それに、この方が、バナナで人が死んでいる感じが出ていて、良い感じがしませんか?
まあ。
それは、それとして。
私は『バナナ殺人事件』に着手します。
もっとも。
Code1101は、虚無より発生した被害者無き殺人事件です。
ですから、別に解決なんてしようもなく、する必要も無いわけですが、我々を管理する管理局は「それでも殺人事件が起きたのですから探偵は解決してください」と主張します。そうしないと、処理するときに因果律が捻れて、色々な不都合があるらしいのです。
けれど、これには犯人がいません。死体はその場に残されているけれど、それを殺した人はいないのです。
全ては、無より生み出された。
それがCode1101と呼ばれる現象です。
だから、我々、タンテイ目をまとめ上げる探偵連盟は『事件解決を依頼されても、犯人が居なければ我々も解決しようが無い』と、ない袖は振れぬと断ろうとしたのですが――。
存在しない筈の袖は、ありました。
無より突発的に生み出される殺人事件、Code1101には『実行可能な殺人事件しか生成されない』という基本原則が存在したのです。

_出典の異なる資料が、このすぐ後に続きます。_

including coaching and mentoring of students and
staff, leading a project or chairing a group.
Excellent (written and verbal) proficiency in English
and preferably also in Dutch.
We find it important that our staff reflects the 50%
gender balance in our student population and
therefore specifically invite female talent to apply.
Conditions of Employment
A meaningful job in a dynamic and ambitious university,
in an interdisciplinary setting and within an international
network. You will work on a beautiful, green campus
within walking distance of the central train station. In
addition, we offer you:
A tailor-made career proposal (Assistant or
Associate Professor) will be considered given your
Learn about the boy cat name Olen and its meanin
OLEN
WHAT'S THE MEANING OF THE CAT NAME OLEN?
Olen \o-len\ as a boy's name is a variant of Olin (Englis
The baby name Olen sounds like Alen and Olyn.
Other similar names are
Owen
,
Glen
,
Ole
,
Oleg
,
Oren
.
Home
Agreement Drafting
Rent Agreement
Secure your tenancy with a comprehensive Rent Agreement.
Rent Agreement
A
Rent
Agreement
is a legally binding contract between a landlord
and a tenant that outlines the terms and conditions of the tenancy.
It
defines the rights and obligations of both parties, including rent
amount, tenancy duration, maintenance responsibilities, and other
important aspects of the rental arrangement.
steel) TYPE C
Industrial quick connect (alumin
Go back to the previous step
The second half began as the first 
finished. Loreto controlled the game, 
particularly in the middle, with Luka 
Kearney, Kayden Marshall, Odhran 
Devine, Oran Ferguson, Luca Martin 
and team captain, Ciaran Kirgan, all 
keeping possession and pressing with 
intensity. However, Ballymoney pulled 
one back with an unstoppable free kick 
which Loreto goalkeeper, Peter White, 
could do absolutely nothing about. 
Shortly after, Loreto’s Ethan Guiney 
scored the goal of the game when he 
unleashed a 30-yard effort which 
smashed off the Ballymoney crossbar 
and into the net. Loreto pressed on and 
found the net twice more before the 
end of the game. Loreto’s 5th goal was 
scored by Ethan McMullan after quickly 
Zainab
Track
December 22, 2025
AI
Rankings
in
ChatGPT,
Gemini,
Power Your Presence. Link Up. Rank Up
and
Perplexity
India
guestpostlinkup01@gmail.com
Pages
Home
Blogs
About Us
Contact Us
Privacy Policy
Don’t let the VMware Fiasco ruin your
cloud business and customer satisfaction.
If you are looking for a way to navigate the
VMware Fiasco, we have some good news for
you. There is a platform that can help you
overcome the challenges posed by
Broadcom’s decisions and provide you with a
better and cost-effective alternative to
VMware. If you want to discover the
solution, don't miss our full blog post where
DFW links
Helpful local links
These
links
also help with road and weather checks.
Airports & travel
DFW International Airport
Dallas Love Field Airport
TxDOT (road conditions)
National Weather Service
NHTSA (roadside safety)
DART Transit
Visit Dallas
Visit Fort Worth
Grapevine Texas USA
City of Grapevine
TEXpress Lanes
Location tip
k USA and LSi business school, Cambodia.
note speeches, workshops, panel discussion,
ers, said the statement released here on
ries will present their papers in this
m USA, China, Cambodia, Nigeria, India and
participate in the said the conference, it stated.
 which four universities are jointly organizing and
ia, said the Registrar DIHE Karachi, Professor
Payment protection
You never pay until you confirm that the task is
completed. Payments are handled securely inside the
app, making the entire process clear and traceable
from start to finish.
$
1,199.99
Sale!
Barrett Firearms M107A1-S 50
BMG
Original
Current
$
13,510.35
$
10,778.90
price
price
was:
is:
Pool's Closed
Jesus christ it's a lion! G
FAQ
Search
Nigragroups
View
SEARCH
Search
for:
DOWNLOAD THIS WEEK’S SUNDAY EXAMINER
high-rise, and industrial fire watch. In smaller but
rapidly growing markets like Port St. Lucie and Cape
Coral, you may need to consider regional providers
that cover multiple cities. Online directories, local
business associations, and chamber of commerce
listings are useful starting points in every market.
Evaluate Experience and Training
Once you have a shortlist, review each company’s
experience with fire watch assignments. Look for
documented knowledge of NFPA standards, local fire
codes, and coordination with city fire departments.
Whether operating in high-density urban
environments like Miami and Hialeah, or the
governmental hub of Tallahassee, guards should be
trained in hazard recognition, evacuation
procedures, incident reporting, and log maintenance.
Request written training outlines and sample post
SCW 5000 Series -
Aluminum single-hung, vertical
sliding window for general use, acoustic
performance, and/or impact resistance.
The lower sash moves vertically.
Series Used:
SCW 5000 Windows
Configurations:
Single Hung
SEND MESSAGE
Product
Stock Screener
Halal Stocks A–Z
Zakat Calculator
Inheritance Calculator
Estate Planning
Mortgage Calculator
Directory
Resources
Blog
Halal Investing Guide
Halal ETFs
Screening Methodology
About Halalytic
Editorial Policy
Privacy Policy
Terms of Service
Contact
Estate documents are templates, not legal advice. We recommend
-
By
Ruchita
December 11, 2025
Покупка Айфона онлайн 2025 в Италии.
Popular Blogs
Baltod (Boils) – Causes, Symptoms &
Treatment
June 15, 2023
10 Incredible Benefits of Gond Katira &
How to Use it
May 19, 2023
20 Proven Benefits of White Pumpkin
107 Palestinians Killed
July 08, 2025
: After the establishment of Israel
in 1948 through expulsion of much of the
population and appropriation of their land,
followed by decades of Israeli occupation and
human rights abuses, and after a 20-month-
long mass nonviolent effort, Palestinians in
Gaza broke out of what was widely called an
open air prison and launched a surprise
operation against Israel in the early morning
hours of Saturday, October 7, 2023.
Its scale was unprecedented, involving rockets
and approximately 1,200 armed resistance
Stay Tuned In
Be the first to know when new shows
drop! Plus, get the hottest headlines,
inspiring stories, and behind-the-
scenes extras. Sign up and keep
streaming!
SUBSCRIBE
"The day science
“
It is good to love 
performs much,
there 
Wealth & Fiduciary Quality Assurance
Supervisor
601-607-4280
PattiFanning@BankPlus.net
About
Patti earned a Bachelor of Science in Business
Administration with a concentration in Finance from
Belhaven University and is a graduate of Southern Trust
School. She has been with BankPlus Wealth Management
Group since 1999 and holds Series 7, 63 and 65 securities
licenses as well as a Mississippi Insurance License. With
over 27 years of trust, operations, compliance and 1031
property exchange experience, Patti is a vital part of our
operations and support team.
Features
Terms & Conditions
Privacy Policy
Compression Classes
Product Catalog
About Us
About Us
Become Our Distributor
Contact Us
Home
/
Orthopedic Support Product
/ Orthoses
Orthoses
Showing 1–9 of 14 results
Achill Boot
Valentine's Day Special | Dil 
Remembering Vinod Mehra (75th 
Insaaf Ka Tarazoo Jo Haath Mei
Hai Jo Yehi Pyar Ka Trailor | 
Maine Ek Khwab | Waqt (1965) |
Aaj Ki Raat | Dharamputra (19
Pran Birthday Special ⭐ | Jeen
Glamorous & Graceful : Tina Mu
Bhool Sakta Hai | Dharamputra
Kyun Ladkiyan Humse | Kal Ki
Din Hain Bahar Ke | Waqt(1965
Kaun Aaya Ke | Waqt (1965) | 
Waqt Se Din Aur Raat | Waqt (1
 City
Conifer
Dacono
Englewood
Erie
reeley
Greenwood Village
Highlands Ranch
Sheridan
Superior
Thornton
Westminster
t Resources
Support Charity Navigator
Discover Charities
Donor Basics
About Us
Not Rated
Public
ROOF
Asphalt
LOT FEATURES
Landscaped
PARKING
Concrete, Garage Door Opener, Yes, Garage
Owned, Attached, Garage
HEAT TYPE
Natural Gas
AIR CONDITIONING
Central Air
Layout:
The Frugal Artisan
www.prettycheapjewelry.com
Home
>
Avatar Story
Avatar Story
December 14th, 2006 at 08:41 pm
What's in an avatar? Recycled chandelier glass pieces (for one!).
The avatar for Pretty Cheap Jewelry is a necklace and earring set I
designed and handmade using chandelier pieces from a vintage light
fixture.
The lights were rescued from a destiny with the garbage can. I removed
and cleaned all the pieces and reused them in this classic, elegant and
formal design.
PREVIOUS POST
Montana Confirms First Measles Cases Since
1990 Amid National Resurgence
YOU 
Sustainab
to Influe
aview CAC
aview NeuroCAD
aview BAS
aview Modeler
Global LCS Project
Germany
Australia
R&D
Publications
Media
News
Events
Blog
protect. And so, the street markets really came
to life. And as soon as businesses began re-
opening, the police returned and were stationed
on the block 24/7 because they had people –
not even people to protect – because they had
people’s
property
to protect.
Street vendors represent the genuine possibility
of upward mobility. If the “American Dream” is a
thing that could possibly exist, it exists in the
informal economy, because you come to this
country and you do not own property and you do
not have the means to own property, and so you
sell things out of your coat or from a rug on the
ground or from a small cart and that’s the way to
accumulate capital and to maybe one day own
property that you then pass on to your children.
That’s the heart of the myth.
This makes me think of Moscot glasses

殺人現場に残された証拠を拾い集め、丹念に推理を重ねていくと、それらは犯人役とでも言うべき、実在の人物を指し示す。パントマイミストの仕草から、ある筈のない壁が見えてしまうように、殺人鬼のいない殺人事件は、存在しない筈の犯人を浮かび上がらせるのです。
勿論、その人は、実際に殺人を犯していないのですから、殺人罪で逮捕はされません。けれど、それは間違いなくCode1101の犯人なのです。
なので、我々探偵は、Code1101が発生すると、無より生成された殺人現場を解析し、証拠を集め、推理を行い、犯行を行っていない犯人を見つけ出します。
そうして、犯人の行っていまい犯行を行っていたと証明終了する事によって、Code1101は、はじめて収束するのです。
まあ。
つまり。
実際のところ。
普段の仕事と大差が無いという事ですね。
違うのは、実際の犯行は行われてない点と、管理局直々の依頼という事で報酬が破格という事ぐらいでしょうか。
だから、私たち探偵は、Code1101に駆り出されると全力で事件解決に動きます。
さしあたって。
現在の私の関心事は――。
「まずは、バナナだな」
死体の腹に刺さったバナナを見つめながら、私は、低く、渋い声で呟きました。